All use of space (indoor and outdoor) must comply with the maximum occupancy for the space being used and meet applicable event size requirements.

Guidelines for hosting visitors and use of College space for non-College events will be determined once we are a fully vaccinated campus. Because the College campus is closed to the public, visitors are not allowed except with departmental or Language Schools permission. Visitors must be fully vaccinated, or approved mitigation measures must be in place.

Hand Hygiene

Washing hands or using hand sanitizer eliminates germs and lowers the risk of getting infected with a virus when someone touches their face, nose, or eyes. This practice prevents someone who is infected (even if they don’t feel sick) from spreading germs to others when touching shared surfaces.

What is important to know:

Students, faculty, and staff should frequently and thoroughly wash their hands with soap and warm water for at least 20 seconds, especially when entering a new area, after being in a public place, or after blowing their nose, coughing, sneezing, or touching their face. If soap and water are not readily available, use a hand sanitizer that contains at least 60 percent alcohol. Hand sanitizer is located inside the entrances to campus buildings and in classrooms and event spaces.

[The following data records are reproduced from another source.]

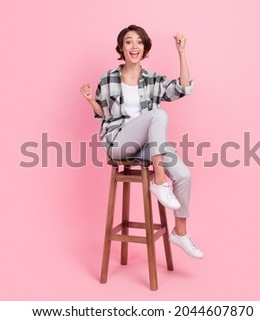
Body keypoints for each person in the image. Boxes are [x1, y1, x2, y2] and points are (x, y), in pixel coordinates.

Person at [80, 25, 203, 259]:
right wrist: (90, 100)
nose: (134, 46)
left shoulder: (153, 80)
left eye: (138, 42)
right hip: (118, 143)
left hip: (147, 147)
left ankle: (180, 232)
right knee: (158, 115)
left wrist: (182, 53)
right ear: (121, 48)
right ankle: (159, 180)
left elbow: (183, 88)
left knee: (184, 174)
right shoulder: (109, 78)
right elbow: (103, 113)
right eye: (128, 42)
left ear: (145, 48)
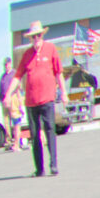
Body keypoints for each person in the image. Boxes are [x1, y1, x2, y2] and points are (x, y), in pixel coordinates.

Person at [16, 21, 65, 176]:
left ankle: (53, 164)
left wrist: (64, 92)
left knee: (50, 129)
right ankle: (39, 169)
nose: (36, 39)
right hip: (31, 101)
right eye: (33, 37)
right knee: (35, 134)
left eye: (38, 35)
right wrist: (9, 94)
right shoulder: (27, 54)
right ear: (30, 39)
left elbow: (58, 72)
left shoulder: (50, 49)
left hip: (47, 99)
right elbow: (18, 75)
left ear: (42, 35)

Avoid touching your eyes, nose, or mouth with unwashed hands, and do not touch any personal items or eat with unwashed hands. Disinfect personal items such as keys, cell phones, and keyboards frequently. Individuals should always cover their mouth and nose with tissues when they cough or sneeze or direct the sneeze into the inside of their elbow. All used tissues should be thrown in the trash. Immediately wash your hands with soap and water or use hand sanitizer.

Gloves are not necessary for general use in the COVID-19 pandemic and do not replace frequent and thorough handwashing. Gloves and other personal protective equipment may be required in certain labs or for other work areas as advised by managers or supervisors.